EurAsia Proptech Initiative Kurucusu Mete Varas ise Proptech dahil olmak üzere fintech, marktech gibi bütün sonuna tech eklenen alanların geçiş döneminde olduğunun göstergesi olduğunu ve adaptasyon sürecinden sonra sektörün kendisi olacağını belirtti.

Varas, Proptech sadece gayrimenkul teknolojileri diye Türkçe’ye çevrildiğini dile getirerek, “Mesele, sadece teknoloji kullanmak değil her dijital dönüşümde olduğu gibi buradaki asıl hikaye aslında kültürün değişmesi. Bir şeyi satın alıyorsanız, o sizi rekabetçi hale getirmiyor artık. Gayrimenkul bilinen en büyük varlık sınıfı. Yatırımlar inanılmaz boyutlarda.
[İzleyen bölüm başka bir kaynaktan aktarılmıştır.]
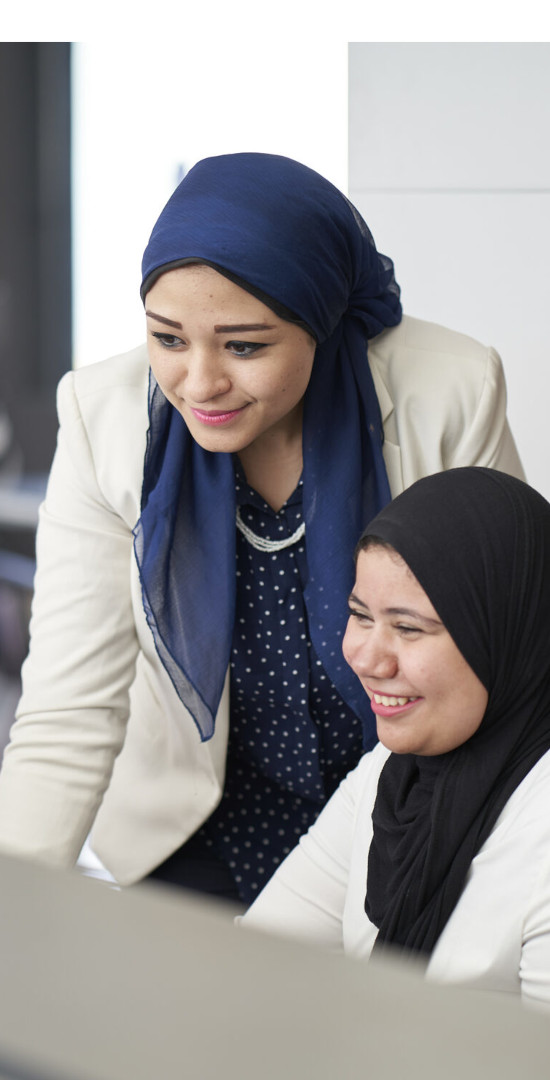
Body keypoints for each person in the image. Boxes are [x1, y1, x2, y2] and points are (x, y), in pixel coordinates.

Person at [0, 154, 525, 904]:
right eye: (168, 338)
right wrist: (12, 916)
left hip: (409, 807)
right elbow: (67, 710)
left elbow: (503, 655)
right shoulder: (103, 414)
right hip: (199, 823)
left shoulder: (451, 390)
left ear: (318, 319)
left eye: (244, 346)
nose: (200, 382)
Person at [242, 468, 550, 1007]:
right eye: (360, 615)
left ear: (506, 634)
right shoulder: (390, 773)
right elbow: (247, 965)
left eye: (408, 628)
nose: (364, 657)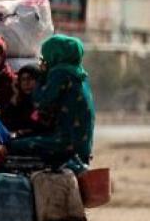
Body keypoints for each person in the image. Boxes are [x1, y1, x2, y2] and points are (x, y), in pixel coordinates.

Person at [10, 35, 95, 170]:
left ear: (54, 54)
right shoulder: (79, 75)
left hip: (66, 141)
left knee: (13, 145)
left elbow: (41, 101)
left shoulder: (60, 73)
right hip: (83, 145)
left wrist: (41, 76)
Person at [2, 64, 46, 137]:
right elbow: (5, 122)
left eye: (30, 79)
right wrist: (15, 96)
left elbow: (40, 127)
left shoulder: (43, 102)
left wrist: (20, 133)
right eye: (23, 80)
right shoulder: (18, 102)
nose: (26, 83)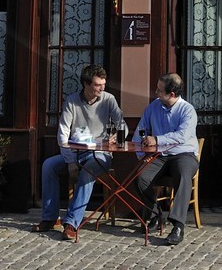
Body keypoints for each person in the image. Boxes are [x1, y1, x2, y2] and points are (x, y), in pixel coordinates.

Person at [35, 64, 125, 242]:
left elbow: (122, 124)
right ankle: (50, 217)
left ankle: (72, 223)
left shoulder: (109, 100)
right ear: (86, 84)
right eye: (98, 85)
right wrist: (69, 161)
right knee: (48, 166)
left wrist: (117, 135)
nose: (102, 88)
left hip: (100, 154)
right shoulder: (72, 101)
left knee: (89, 170)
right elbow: (63, 134)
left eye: (103, 84)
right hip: (76, 152)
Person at [133, 72, 198, 247]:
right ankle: (156, 215)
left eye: (159, 90)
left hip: (183, 154)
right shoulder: (153, 106)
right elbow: (140, 131)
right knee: (139, 177)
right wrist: (141, 156)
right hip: (158, 156)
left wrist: (158, 139)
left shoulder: (187, 110)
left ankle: (178, 225)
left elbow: (182, 135)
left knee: (183, 177)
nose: (155, 92)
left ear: (172, 94)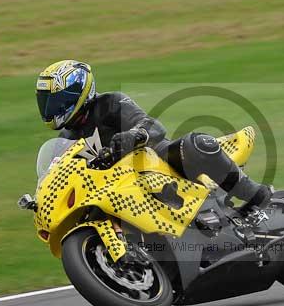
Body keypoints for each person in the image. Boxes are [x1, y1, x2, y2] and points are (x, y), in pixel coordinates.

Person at [35, 59, 271, 213]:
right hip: (119, 188)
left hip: (155, 164)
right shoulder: (67, 138)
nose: (50, 108)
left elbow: (153, 126)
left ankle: (257, 195)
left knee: (195, 144)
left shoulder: (109, 104)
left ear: (77, 92)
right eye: (45, 102)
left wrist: (133, 136)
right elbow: (59, 174)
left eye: (55, 100)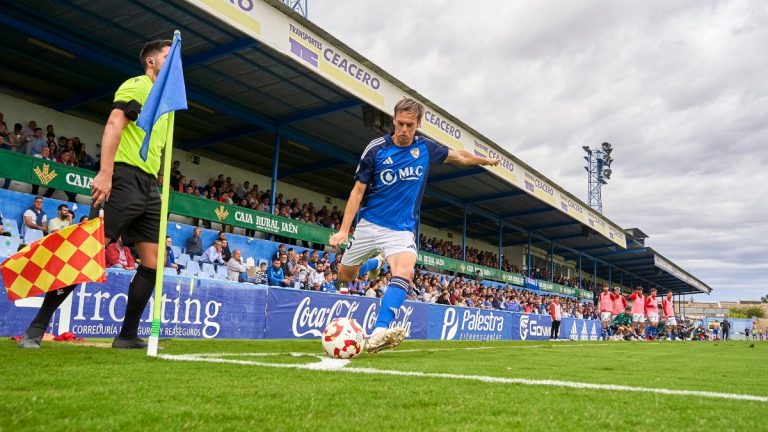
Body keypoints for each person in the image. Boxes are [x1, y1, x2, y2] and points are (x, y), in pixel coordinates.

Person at [18, 39, 174, 349]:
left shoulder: (168, 105)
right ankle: (36, 328)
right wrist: (105, 172)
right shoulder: (138, 85)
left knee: (153, 264)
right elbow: (115, 123)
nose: (174, 63)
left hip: (148, 187)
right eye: (168, 57)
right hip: (122, 177)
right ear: (152, 63)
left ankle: (127, 335)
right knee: (86, 254)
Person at [328, 98, 499, 353]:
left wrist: (482, 161)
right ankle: (375, 263)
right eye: (400, 123)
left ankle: (379, 331)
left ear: (418, 124)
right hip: (370, 224)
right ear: (393, 120)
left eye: (410, 125)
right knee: (345, 276)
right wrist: (344, 230)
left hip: (401, 229)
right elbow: (357, 191)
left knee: (406, 272)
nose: (404, 129)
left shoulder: (426, 148)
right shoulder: (375, 149)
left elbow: (459, 156)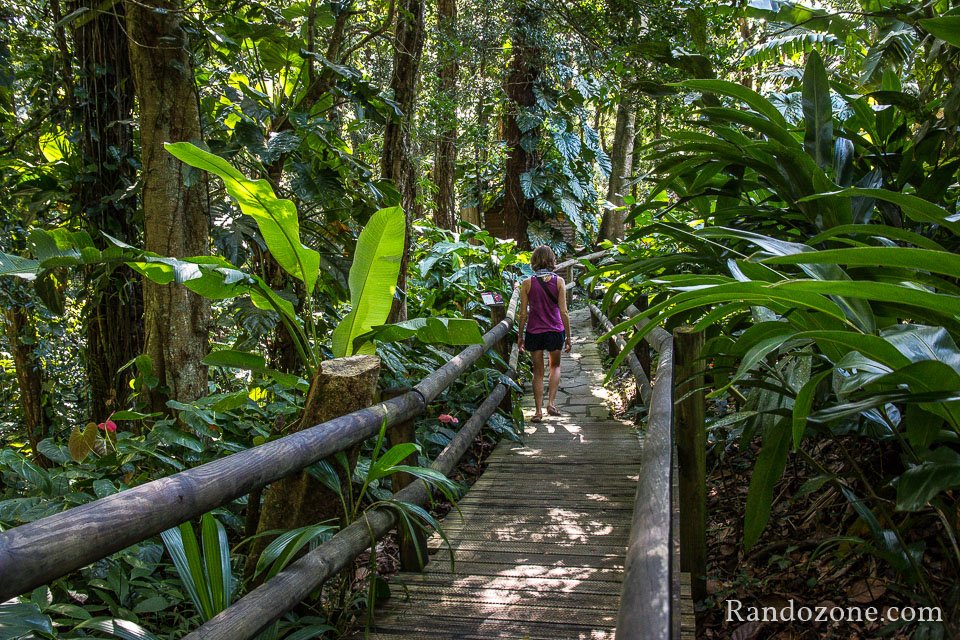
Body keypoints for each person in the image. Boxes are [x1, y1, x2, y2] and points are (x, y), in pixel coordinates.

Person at [516, 245, 571, 423]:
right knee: (555, 366)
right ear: (552, 260)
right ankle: (551, 404)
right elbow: (564, 312)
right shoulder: (559, 282)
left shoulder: (527, 283)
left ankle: (538, 411)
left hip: (534, 331)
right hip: (555, 330)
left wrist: (520, 336)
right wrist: (569, 336)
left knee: (537, 372)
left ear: (534, 261)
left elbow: (523, 313)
Fintech’lere, tarım teknolojilerine, sağlık teknolojilerine yatırım yapılmıştı, son 8 senedir giderek artan oranda gayrimenkul teknolojileri en büyük payı alan.” ifadelerini kullandı.

Han Spaces Üst Yöneticisi Gizem Burteçin de ofis binalarına bakıldığında eskiden kaba inşaat sistemlerde mal sahiplerinin daha rahat şekilde kiraya verebildiğini ve doğru lokasyonda kaba inşaat sistemleriyle yapılan güzel bir bina kullanıcıların ile bir araya geldiğini anımsattı.

Burçetin, esnek modellerden bahsedilmesi gerektiğine değinerek, şunları kaydetti:

“Bütün binanın tasarımından, yaşamasına, işletilmesine inşalarla buluşturulmasına, topluluklarla yaşamasına kadar aslında bütün ömründe oradayız. Şirketlerinde arayışlarını kolaylaştırıp, doğru nokta ile doğru hizmetlerle buluşturuyoruz. İnsanlar birlikte olmak istiyorlar birlikte değer yaratmak istiyorlar.”